Sehr geehrte Frau Chiappa, wir waren im März mit unserer Hündin, 11 Jahre , bei unserer Tierärztin wegen eines 2 cm großen Tumors an der Milchleiste. Nach ihrer Tastuntersuchung sagte sie, der Tumor sei gutartig, wir sollen ihn beobachten und gab uns Tarantula mit, die wir geben sollten. Auf unser Drängen hin wurde ein Lungenröntgen gemacht, welches sie für unnötig aufbewahrte. Die Röntgenaufnahme war ohne Befund. Im Mai waren wir wieder in der Praxis, da sich der Tumor vergrößert hatte. Wir sollen ihn weiterhin beobachten. Im Juni war der Tumor unförmig auf ca. 6 cm gewachsen, da die Läufigkeit kurz bevorsteht, riet sie von einer Operation ab. Ende Juli mussten wir unsere Hündin im Urlaub operieren lassen, da der Tumor kurz vor dem Platzen war. Der Befund war,dass der Tumor verreitert,entzündet und bösartig war. Ob er schon gestreut hatte, konnte mir die behandelte Praxis nicht sagen. Liegt ein Behandlungsfehler vor? Vielen lieben Dank für Ihre Antwort. Beste Grüße 

Rechtsanwältin Gianna Chiappa
Foto: © Natascha Kähler

Antwort von Rechtsanwältin Gianna Chiappa

Die Frage, ob ein Behandlungsfehler eines Tierarztes vorliegt, ist eine juristisch und medizinisch sehr komplexe Fragestellung, welche unter anderem erfordert, dass man sich mit der konkreten Patientenakte auseinandersetzt. Nur in den aller seltensten Fällen lässt sich ohne diese beantworten, ob ein Behandlungsfehler gegeben ist und darüber hinaus, ob dieser grob war. Ihre Frage pauschal mit Ja oder Nein zu beantworten ist nicht möglich.

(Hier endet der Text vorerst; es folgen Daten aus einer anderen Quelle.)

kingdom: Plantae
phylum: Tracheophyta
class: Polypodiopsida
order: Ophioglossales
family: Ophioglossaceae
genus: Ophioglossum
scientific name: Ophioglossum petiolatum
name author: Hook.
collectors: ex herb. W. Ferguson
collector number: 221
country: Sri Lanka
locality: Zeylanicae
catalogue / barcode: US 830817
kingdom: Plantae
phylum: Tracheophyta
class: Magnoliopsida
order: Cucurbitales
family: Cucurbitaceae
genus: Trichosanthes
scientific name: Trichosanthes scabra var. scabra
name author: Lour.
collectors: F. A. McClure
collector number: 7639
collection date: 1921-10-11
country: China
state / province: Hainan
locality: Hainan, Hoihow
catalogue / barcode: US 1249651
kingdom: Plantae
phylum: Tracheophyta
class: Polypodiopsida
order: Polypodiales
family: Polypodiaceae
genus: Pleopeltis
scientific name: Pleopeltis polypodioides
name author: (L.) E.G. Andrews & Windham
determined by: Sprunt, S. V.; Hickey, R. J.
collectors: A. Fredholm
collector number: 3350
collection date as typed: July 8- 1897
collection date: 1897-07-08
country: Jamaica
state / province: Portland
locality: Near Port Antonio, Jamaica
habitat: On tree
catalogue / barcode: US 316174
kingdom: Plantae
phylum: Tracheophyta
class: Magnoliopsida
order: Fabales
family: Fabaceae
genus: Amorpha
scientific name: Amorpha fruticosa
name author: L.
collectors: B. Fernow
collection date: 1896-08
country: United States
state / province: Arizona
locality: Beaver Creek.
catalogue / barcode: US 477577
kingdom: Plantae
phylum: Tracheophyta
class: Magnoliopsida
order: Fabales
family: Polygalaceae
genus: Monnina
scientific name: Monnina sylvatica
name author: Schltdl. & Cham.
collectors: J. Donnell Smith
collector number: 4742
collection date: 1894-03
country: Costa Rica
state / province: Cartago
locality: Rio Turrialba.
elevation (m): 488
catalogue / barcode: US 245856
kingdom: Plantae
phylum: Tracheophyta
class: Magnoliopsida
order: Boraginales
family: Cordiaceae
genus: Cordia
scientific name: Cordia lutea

Tierärzt:innen haften nach denselben Grundsätzen, die die Rechtsprechung für die Humanmedizin entwickelt hat.
Eine objektiv unrichtige Diagnose ist nur eingeschränkt vorwerfbar und führt erst bei einem fundamentalen, unvertretbaren Diagnoseirrtum zur Haftung. Anders ist dies etwa beim Befunderhebungsfehler, dem Unterlassen einer medizinisch gebotenen diagnostischen Maßnahme, was zu einer Verzögerung einer Diagnose oder einem Nichterkennen der Erkrankung und dadurch zum Ausbleiben der gebotenen Maßnahmen führt. 
Letztlich ist für den Nachweis der Kausalität erheblich, ob sich ein grober Behandlungsfehler nachweisen lässt.
Es könnten mehrere Ansatzpunkte für einen - ggf. auch groben - Behandlungsfehler bestehen, aber eine verlässliche und finale Beantowortung Ihrer Frage ist in diesem Rahmen leider nicht möglich. Empfehlenswert wäre, die Patientenakte herauszuverlangen/einzusehen und auf dieser Grundlage ggf. ein Gutachten bzw. eine weitere medizinische Meinung einzuholen.